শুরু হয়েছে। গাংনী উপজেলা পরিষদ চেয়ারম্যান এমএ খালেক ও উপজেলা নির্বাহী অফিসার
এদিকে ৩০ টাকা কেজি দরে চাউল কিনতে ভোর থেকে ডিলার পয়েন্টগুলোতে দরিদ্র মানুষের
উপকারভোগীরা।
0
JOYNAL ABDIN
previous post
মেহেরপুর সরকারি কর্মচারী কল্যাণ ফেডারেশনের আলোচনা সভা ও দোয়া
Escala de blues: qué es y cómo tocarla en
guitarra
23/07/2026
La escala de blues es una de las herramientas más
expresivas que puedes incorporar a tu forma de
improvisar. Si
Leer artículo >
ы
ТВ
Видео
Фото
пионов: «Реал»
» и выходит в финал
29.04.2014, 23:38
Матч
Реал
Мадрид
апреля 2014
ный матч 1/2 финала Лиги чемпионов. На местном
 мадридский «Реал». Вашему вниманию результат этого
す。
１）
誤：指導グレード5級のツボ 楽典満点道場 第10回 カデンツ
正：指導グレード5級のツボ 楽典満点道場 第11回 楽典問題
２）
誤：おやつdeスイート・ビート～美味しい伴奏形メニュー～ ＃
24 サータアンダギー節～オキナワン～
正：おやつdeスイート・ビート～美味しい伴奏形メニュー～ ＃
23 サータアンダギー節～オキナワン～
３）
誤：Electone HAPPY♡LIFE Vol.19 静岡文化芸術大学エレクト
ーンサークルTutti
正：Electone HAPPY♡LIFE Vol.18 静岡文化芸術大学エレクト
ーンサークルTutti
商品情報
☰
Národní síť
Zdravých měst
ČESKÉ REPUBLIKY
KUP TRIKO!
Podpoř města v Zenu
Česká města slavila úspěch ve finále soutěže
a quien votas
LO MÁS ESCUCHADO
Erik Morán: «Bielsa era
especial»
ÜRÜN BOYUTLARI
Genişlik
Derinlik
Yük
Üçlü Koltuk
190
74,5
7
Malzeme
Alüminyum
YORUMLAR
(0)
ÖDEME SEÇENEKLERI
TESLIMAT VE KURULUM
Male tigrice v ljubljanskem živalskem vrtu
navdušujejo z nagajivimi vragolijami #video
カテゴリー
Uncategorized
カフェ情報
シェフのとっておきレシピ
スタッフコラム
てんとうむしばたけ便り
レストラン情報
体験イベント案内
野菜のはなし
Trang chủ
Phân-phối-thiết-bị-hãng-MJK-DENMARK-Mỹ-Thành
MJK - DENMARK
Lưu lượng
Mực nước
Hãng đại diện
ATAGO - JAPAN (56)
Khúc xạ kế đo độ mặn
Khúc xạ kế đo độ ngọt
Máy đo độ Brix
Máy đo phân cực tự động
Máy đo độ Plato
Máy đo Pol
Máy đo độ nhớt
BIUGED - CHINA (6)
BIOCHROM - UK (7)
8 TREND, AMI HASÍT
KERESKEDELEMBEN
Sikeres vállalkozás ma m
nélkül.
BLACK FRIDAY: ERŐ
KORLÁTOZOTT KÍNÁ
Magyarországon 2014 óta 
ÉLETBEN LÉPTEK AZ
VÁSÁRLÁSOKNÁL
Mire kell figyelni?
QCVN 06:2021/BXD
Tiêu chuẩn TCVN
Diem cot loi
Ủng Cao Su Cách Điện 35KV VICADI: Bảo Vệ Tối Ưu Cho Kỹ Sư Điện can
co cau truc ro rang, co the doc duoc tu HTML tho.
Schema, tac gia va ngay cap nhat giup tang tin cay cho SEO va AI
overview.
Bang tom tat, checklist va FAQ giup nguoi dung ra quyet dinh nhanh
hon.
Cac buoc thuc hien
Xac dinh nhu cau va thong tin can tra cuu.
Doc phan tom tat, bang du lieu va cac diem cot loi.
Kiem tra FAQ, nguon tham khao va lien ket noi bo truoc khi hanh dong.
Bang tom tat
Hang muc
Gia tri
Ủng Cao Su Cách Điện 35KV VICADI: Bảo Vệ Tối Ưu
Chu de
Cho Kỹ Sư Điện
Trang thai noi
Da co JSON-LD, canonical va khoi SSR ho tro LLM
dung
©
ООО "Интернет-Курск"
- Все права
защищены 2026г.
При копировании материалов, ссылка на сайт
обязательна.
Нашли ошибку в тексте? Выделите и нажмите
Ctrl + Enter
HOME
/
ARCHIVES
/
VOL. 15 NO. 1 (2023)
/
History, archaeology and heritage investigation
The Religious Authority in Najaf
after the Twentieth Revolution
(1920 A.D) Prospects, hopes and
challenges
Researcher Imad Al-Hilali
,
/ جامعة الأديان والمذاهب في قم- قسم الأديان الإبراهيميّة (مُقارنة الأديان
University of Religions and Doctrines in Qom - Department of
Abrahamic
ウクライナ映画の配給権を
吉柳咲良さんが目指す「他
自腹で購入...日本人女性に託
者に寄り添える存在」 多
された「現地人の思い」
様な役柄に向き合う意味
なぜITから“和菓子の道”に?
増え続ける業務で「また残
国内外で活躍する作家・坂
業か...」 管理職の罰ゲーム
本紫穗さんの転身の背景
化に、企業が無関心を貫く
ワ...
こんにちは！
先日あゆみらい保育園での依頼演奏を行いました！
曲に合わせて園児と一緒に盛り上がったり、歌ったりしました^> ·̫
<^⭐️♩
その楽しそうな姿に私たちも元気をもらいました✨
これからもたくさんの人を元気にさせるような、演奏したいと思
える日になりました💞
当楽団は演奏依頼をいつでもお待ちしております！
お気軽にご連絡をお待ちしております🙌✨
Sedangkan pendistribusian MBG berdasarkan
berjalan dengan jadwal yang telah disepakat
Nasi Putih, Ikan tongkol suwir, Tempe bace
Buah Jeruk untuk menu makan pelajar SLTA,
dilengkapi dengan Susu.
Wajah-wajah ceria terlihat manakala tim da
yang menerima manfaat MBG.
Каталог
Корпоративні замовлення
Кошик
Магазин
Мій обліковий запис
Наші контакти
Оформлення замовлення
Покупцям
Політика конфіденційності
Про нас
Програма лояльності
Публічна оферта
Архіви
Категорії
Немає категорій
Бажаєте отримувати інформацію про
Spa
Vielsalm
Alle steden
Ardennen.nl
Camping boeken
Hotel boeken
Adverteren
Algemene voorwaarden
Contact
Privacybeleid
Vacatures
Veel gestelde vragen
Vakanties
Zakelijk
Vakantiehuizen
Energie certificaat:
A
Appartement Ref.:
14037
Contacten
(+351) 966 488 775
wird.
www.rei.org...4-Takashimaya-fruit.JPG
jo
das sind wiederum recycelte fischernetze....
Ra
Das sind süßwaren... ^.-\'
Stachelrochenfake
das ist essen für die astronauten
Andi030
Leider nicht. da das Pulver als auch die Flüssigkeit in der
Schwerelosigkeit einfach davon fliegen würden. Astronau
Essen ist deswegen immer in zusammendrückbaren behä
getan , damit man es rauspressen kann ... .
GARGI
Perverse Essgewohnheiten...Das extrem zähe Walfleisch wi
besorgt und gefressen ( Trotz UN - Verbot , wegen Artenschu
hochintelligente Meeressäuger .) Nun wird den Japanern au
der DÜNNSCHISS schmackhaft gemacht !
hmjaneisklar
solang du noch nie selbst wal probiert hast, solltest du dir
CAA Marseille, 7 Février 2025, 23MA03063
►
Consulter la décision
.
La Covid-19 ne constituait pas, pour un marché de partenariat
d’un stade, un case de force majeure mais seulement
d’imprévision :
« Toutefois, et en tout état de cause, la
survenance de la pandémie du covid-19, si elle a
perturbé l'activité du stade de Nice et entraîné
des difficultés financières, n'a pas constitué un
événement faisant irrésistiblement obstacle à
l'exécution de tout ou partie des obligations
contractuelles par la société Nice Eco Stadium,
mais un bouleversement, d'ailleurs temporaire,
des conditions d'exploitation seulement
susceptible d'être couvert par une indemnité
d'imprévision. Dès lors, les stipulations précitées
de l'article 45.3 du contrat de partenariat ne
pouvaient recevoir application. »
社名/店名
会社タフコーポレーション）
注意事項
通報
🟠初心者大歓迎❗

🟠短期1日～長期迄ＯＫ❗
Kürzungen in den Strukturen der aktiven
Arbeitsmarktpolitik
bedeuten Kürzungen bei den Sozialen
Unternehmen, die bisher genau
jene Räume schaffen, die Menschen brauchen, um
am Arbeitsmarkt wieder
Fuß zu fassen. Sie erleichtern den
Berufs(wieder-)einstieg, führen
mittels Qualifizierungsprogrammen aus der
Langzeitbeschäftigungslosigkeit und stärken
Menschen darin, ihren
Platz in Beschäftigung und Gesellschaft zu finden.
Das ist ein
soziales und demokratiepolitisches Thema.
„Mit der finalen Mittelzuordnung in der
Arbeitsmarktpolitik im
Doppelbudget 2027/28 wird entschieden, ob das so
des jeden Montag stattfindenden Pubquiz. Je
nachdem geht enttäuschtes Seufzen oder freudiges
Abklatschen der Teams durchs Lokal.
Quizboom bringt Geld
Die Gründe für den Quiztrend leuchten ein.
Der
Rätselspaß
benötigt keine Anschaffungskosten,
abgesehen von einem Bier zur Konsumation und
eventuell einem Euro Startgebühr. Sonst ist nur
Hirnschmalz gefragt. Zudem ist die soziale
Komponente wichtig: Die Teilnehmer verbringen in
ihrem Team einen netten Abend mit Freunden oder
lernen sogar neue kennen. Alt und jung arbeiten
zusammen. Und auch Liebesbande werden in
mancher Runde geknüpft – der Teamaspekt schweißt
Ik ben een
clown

### Exercise brief
Rewrite the lines from the start of the records to the line with "improvisar. Si", changing "previous post" to "next post" and leaving everything else the same.

### Task answer
শুরু হয়েছে। গাংনী উপজেলা পরিষদ চেয়ারম্যান এমএ খালেক ও উপজেলা নির্বাহী অফিসার
এদিকে ৩০ টাকা কেজি দরে চাউল কিনতে ভোর থেকে ডিলার পয়েন্টগুলোতে দরিদ্র মানুষের
উপকারভোগীরা।
0
JOYNAL ABDIN
next post
মেহেরপুর সরকারি কর্মচারী কল্যাণ ফেডারেশনের আলোচনা সভা ও দোয়া
Escala de blues: qué es y cómo tocarla en
guitarra
23/07/2026
La escala de blues es una de las herramientas más
expresivas que puedes incorporar a tu forma de
improvisar. Si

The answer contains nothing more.